++++ RECORD EXTRACTS

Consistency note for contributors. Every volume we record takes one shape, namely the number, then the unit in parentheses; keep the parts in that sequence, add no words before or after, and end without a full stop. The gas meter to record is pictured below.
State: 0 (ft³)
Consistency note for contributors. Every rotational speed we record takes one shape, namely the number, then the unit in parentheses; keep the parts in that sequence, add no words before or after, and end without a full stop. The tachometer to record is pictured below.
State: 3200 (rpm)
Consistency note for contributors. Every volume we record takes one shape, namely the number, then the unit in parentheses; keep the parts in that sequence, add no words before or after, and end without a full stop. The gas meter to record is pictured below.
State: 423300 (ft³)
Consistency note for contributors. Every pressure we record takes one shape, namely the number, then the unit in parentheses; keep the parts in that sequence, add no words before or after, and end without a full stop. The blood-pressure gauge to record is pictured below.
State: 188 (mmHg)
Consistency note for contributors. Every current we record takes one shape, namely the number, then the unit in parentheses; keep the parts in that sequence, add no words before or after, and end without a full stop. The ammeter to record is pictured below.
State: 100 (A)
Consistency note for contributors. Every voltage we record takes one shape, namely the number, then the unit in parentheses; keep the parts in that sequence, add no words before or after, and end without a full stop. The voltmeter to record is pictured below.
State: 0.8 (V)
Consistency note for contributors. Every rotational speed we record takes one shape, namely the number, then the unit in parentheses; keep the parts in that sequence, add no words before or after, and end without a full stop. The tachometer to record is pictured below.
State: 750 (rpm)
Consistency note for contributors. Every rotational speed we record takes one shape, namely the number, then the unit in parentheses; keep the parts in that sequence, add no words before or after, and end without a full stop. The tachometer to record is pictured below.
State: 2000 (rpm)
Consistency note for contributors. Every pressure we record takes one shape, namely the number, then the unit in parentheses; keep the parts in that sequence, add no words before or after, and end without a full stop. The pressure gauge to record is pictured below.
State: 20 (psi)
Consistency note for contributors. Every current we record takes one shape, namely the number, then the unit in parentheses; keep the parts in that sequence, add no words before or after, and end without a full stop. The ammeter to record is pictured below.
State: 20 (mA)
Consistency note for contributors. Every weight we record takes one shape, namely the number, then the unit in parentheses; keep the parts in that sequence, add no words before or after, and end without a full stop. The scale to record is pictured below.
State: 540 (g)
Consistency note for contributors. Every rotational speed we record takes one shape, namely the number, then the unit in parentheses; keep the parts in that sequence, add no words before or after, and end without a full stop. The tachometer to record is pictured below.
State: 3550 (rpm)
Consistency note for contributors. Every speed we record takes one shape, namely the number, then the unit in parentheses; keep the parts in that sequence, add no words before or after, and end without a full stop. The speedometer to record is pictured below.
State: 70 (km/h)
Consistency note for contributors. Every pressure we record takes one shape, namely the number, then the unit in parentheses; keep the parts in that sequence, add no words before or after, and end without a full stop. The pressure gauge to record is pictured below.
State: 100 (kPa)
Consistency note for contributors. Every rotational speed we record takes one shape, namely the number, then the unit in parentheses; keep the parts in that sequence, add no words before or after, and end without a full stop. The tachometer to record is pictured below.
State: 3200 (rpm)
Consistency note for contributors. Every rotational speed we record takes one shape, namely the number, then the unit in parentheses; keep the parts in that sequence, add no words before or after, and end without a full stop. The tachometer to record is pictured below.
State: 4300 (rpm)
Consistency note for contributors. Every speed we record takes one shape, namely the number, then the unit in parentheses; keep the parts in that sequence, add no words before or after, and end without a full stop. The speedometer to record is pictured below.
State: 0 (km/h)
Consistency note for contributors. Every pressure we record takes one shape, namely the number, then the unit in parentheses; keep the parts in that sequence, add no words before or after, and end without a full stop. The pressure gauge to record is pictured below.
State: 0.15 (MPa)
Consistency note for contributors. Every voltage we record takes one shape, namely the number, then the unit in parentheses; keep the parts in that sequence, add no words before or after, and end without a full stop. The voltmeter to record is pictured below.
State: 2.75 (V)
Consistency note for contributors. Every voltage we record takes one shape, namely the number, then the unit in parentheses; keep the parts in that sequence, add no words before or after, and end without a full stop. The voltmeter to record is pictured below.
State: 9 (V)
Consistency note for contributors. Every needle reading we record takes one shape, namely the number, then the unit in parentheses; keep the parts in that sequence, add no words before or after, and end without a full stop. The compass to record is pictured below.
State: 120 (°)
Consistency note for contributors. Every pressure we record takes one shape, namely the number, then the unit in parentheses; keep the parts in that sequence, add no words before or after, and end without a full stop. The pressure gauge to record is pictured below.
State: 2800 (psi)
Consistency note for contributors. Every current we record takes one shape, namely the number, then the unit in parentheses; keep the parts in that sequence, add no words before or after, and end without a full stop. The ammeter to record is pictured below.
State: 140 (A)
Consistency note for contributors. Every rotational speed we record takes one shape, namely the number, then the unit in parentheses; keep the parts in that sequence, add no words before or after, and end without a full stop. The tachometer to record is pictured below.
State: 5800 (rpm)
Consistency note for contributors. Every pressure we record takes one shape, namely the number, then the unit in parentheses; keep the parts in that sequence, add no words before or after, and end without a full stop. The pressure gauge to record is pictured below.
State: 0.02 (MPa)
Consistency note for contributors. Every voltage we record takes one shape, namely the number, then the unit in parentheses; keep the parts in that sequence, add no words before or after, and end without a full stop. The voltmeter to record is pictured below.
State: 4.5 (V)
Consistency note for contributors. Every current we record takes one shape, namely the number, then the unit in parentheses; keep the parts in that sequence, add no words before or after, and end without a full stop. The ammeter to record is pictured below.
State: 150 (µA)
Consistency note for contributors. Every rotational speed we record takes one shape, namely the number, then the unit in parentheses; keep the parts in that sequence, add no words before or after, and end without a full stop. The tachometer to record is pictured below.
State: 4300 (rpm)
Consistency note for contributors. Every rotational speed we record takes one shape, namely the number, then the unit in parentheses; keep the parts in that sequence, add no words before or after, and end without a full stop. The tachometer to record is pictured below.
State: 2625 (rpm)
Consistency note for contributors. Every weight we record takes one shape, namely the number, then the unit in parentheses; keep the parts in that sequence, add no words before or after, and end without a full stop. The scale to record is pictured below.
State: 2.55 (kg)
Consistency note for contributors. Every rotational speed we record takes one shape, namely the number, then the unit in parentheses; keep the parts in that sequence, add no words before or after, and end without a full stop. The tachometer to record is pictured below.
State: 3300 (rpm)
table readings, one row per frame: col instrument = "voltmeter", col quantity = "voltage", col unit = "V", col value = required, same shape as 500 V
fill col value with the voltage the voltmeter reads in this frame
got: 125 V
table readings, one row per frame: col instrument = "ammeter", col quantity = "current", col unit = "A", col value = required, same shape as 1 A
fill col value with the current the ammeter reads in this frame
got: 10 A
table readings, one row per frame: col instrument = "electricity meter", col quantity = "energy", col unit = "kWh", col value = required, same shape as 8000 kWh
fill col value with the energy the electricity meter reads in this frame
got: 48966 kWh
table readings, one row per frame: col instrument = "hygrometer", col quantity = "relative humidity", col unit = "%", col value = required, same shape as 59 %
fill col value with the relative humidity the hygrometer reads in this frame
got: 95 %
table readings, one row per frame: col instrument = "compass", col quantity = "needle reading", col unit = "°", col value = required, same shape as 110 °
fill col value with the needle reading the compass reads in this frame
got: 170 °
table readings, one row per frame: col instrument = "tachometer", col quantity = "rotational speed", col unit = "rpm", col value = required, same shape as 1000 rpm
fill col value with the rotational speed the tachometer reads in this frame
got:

++++++++

Arrange every line of the data above as a numbered list, leaving out blank lines.

■ **ANSWER TO THE EXERCISE**:
1. Consistency note for contributors. Every volume we record takes one shape, namely the number, then the unit in parentheses; keep the parts in that sequence, add no words before or after, and end without a full stop. The gas meter to record is pictured below.
2. State: 0 (ft³)
3. Consistency note for contributors. Every rotational speed we record takes one shape, namely the number, then the unit in parentheses; keep the parts in that sequence, add no words before or after, and end without a full stop. The tachometer to record is pictured below.
4. State: 3200 (rpm)
5. Consistency note for contributors. Every volume we record takes one shape, namely the number, then the unit in parentheses; keep the parts in that sequence, add no words before or after, and end without a full stop. The gas meter to record is pictured below.
6. State: 423300 (ft³)
7. Consistency note for contributors. Every pressure we record takes one shape, namely the number, then the unit in parentheses; keep the parts in that sequence, add no words before or after, and end without a full stop. The blood-pressure gauge to record is pictured below.
8. State: 188 (mmHg)
9. Consistency note for contributors. Every current we record takes one shape, namely the number, then the unit in parentheses; keep the parts in that sequence, add no words before or after, and end without a full stop. The ammeter to record is pictured below.
10. State: 100 (A)
11. Consistency note for contributors. Every voltage we record takes one shape, namely the number, then the unit in parentheses; keep the parts in that sequence, add no words before or after, and end without a full stop. The voltmeter to record is pictured below.
12. State: 0.8 (V)
13. Consistency note for contributors. Every rotational speed we record takes one shape, namely the number, then the unit in parentheses; keep the parts in that sequence, add no words before or after, and end without a full stop. The tachometer to record is pictured below.
14. State: 750 (rpm)
15. Consistency note for contributors. Every rotational speed we record takes one shape, namely the number, then the unit in parentheses; keep the parts in that sequence, add no words before or after, and end without a full stop. The tachometer to record is pictured below.
16. State: 2000 (rpm)
17. Consistency note for contributors. Every pressure we record takes one shape, namely the number, then the unit in parentheses; keep the parts in that sequence, add no words before or after, and end without a full stop. The pressure gauge to record is pictured below.
18. State: 20 (psi)
19. Consistency note for contributors. Every current we record takes one shape, namely the number, then the unit in parentheses; keep the parts in that sequence, add no words before or after, and end without a full stop. The ammeter to record is pictured below.
20. State: 20 (mA)
21. Consistency note for contributors. Every weight we record takes one shape, namely the number, then the unit in parentheses; keep the parts in that sequence, add no words before or after, and end without a full stop. The scale to record is pictured below.
22. State: 540 (g)
23. Consistency note for contributors. Every rotational speed we record takes one shape, namely the number, then the unit in parentheses; keep the parts in that sequence, add no words before or after, and end without a full stop. The tachometer to record is pictured below.
24. State: 3550 (rpm)
25. Consistency note for contributors. Every speed we record takes one shape, namely the number, then the unit in parentheses; keep the parts in that sequence, add no words before or after, and end without a full stop. The speedometer to record is pictured below.
26. State: 70 (km/h)
27. Consistency note for contributors. Every pressure we record takes one shape, namely the number, then the unit in parentheses; keep the parts in that sequence, add no words before or after, and end without a full stop. The pressure gauge to record is pictured below.
28. State: 100 (kPa)
29. Consistency note for contributors. Every rotational speed we record takes one shape, namely the number, then the unit in parentheses; keep the parts in that sequence, add no words before or after, and end without a full stop. The tachometer to record is pictured below.
30. State: 3200 (rpm)
31. Consistency note for contributors. Every rotational speed we record takes one shape, namely the number, then the unit in parentheses; keep the parts in that sequence, add no words before or after, and end without a full stop. The tachometer to record is pictured below.
32. State: 4300 (rpm)
33. Consistency note for contributors. Every speed we record takes one shape, namely the number, then the unit in parentheses; keep the parts in that sequence, add no words before or after, and end without a full stop. The speedometer to record is pictured below.
34. State: 0 (km/h)
35. Consistency note for contributors. Every pressure we record takes one shape, namely the number, then the unit in parentheses; keep the parts in that sequence, add no words before or after, and end without a full stop. The pressure gauge to record is pictured below.
36. State: 0.15 (MPa)
37. Consistency note for contributors. Every voltage we record takes one shape, namely the number, then the unit in parentheses; keep the parts in that sequence, add no words before or after, and end without a full stop. The voltmeter to record is pictured below.
38. State: 2.75 (V)
39. Consistency note for contributors. Every voltage we record takes one shape, namely the number, then the unit in parentheses; keep the parts in that sequence, add no words before or after, and end without a full stop. The voltmeter to record is pictured below.
40. State: 9 (V)
41. Consistency note for contributors. Every needle reading we record takes one shape, namely the number, then the unit in parentheses; keep the parts in that sequence, add no words before or after, and end without a full stop. The compass to record is pictured below.
42. State: 120 (°)
43. Consistency note for contributors. Every pressure we record takes one shape, namely the number, then the unit in parentheses; keep the parts in that sequence, add no words before or after, and end without a full stop. The pressure gauge to record is pictured below.
44. State: 2800 (psi)
45. Consistency note for contributors. Every current we record takes one shape, namely the number, then the unit in parentheses; keep the parts in that sequence, add no words before or after, and end without a full stop. The ammeter to record is pictured below.
46. State: 140 (A)
47. Consistency note for contributors. Every rotational speed we record takes one shape, namely the number, then the unit in parentheses; keep the parts in that sequence, add no words before or after, and end without a full stop. The tachometer to record is pictured below.
48. State: 5800 (rpm)
49. Consistency note for contributors. Every pressure we record takes one shape, namely the number, then the unit in parentheses; keep the parts in that sequence, add no words before or after, and end without a full stop. The pressure gauge to record is pictured below.
50. State: 0.02 (MPa)
51. Consistency note for contributors. Every voltage we record takes one shape, namely the number, then the unit in parentheses; keep the parts in that sequence, add no words before or after, and end without a full stop. The voltmeter to record is pictured below.
52. State: 4.5 (V)
53. Consistency note for contributors. Every current we record takes one shape, namely the number, then the unit in parentheses; keep the parts in that sequence, add no words before or after, and end without a full stop. The ammeter to record is pictured below.
54. State: 150 (µA)
55. Consistency note for contributors. Every rotational speed we record takes one shape, namely the number, then the unit in parentheses; keep the parts in that sequence, add no words before or after, and end without a full stop. The tachometer to record is pictured below.
56. State: 4300 (rpm)
57. Consistency note for contributors. Every rotational speed we record takes one shape, namely the number, then the unit in parentheses; keep the parts in that sequence, add no words before or after, and end without a full stop. The tachometer to record is pictured below.
58. State: 2625 (rpm)
59. Consistency note for contributors. Every weight we record takes one shape, namely the number, then the unit in parentheses; keep the parts in that sequence, add no words before or after, and end without a full stop. The scale to record is pictured below.
60. State: 2.55 (kg)
61. Consistency note for contributors. Every rotational speed we record takes one shape, namely the number, then the unit in parentheses; keep the parts in that sequence, add no words before or after, and end without a full stop. The tachometer to record is pictured below.
62. State: 3300 (rpm)
63. table readings, one row per frame: col instrument = "voltmeter", col quantity = "voltage", col unit = "V", col value = required, same shape as 500 V
64. fill col value with the voltage the voltmeter reads in this frame
65. got: 125 V
66. table readings, one row per frame: col instrument = "ammeter", col quantity = "current", col unit = "A", col value = required, same shape as 1 A
67. fill col value with the current the ammeter reads in this frame
68. got: 10 A
69. table readings, one row per frame: col instrument = "electricity meter", col quantity = "energy", col unit = "kWh", col value = required, same shape as 8000 kWh
70. fill col value with the energy the electricity meter reads in this frame
71. got: 48966 kWh
72. table readings, one row per frame: col instrument = "hygrometer", col quantity = "relative humidity", col unit = "%", col value = required, same shape as 59 %
73. fill col value with the relative humidity the hygrometer reads in this frame
74. got: 95 %
75. table readings, one row per frame: col instrument = "compass", col quantity = "needle reading", col unit = "°", col value = required, same shape as 110 °
76. fill col value with the needle reading the compass reads in this frame
77. got: 170 °
78. table readings, one row per frame: col instrument = "tachometer", col quantity = "rotational speed", col unit = "rpm", col value = required, same shape as 1000 rpm
79. fill col value with the rotational speed the tachometer reads in this frame
80. got:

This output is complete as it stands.